A short history of nearly everything I love about Bill Bryson's books

Bill, you hero.

I WAS 15 when I first became aware of Bill Bryson.

Bryson Science Book Award PA Archive / PA Images PA Archive / PA Images / PA Images

During a two-week family holiday in 2002, I was prowling my uncle’s house looking for something to read.

Social media had yet to be invented and my Irish skin couldn’t take much more of the southern German climate, so I needed to retreat from the shade, and I’d have read the back of a cereal box had it been in English.

Scanning the bookcase in his hall, my uncle plucked a well-worn paperback from a shelf and handed it to me.

As we were going home the following day, I didn’t intend to finish Bill Bryson’s Notes From a Big Country, but I needed to do something other than re-read the postcards I had written (and not sent) to my friends about the wonder that was H&M, a store that had yet to reach our shores.

And as it was a book of essays, it fitted perfectly into that plan.

Pages in, and you couldn’t have pried it from my hands.

I laughed the type of laugh most of us only associate with classroom scenarios; wheezing, aching, almost-lose-control-of-your-bodily-functions laughing.

The following day I relieved my uncle of his book, and spent the journey home guffawing.

I tittered on the way to the airport, howled in the terminal, and was frantically hushed by my mother on the flight as I squeaked out a one-liner the well-known travel writer had written on Christmas Tree stands.

In the 15 years she had known me, she had never seen me react to a book like this: there’s laughing, and then there’s seizing.

On that day in August, the lines were significantly blurred.

16 years later, I have read the vast majority of Bill Bryson’s books, and it’s his talent at weaving the ordinary into the extraordinary which continues to captivate.

You’re not being preached at, you’re simply along for the cultural ride.

I can’t think of anything that excites a greater sense of childlike wonder than to be in a country where you are ignorant of almost everything. Suddenly you are five years old again. You can’t read anything, you have only the most rudimentary sense of how things work, you can’t even reliably cross a street without endangering your life. Your whole existence becomes a series of interesting guesses.

Ostensibly a travel writer, the Iowa-native has also written a memoir, in addition to books on language, history and science.

But his depiction of family life, his in-depth account of his own personal shortcomings, and his interpretation of the people he encounters on his trips are where his true talent lies.

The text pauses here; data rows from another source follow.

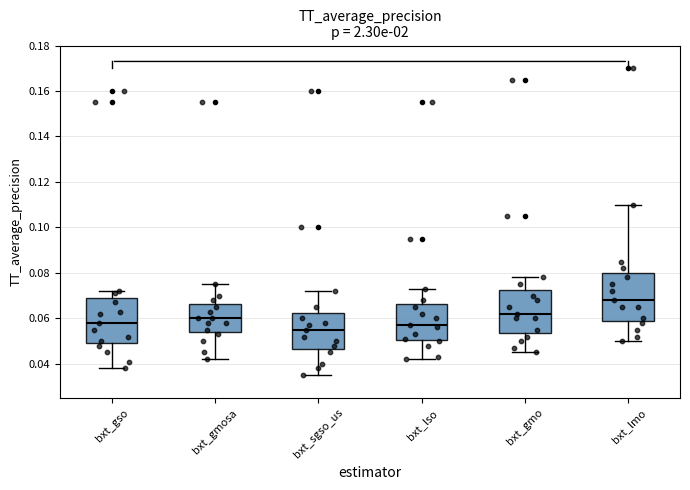

Reading left to right, read every box against the y-axis: the position of its median line, the range the box covers, and the ends of its whiskers. The values are not printed on the chart, so give them approximately, as read against the axis.

bxt_gso: median 0.058, box 0.050 to 0.070, whiskers 0.038 to 0.072
bxt_gmosa: median 0.060, box 0.054 to 0.066, whiskers 0.042 to 0.076
bxt_sgso_us: median 0.056, box 0.046 to 0.062, whiskers 0.036 to 0.072
bxt_lso: median 0.058, box 0.050 to 0.066, whiskers 0.042 to 0.074
bxt_gmo: median 0.062, box 0.054 to 0.072, whiskers 0.046 to 0.078
bxt_lmo: median 0.068, box 0.060 to 0.080, whiskers 0.050 to 0.110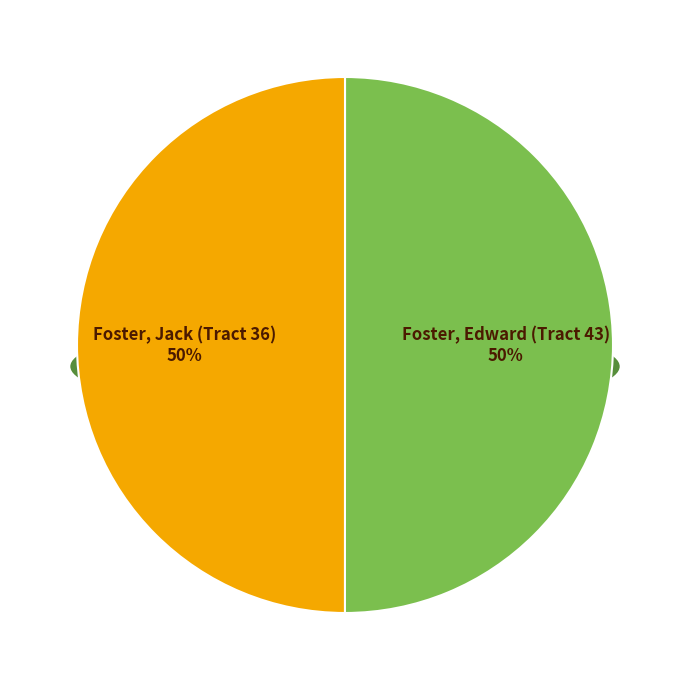

To the nearest percent, what portion does Foster, Jack (Tract 36) represent?

50%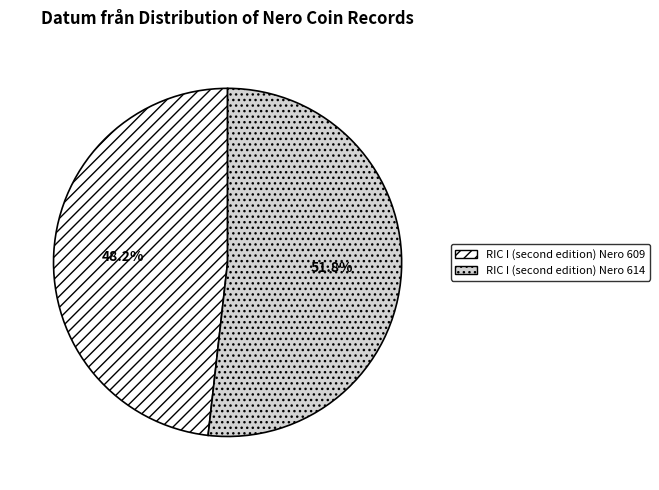

How many segments does this pie chart have?

2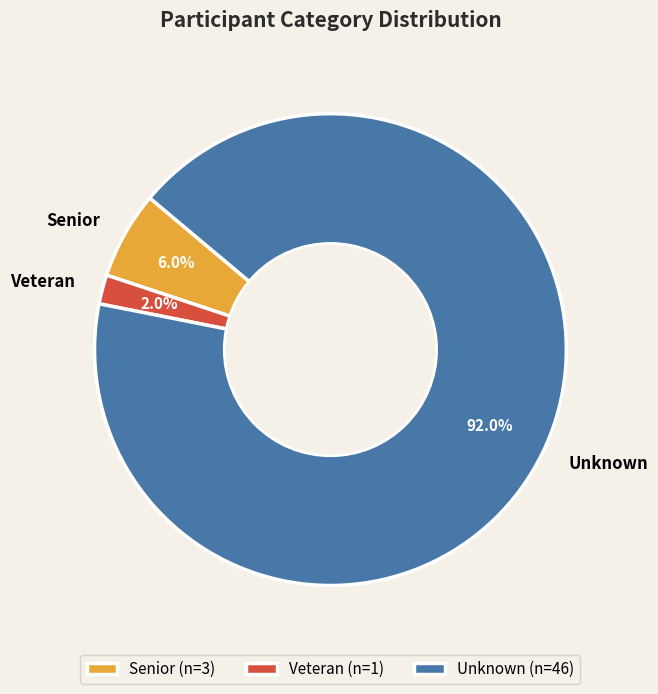

What is the smallest slice in the pie chart?

Veteran (n=1)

Of course, it’s pleasurable to learn about a country or continent you have yet to visit, or heartwarming to reminisce over one you have, but the travel aspect is secondary in many cases.

The nuance of everyday conversation, the tribulations born of even the most minuscule disruption to plans, and the idle musings of the writer is what sets Bill Bryon’s books apart.

If you have yet to familiarise yourself with his work, a quick scan on Twitter will show you what you’re missing out on.

Now, if you’ll excuse me, I need to re-read that chapter on Christmas Tree stands.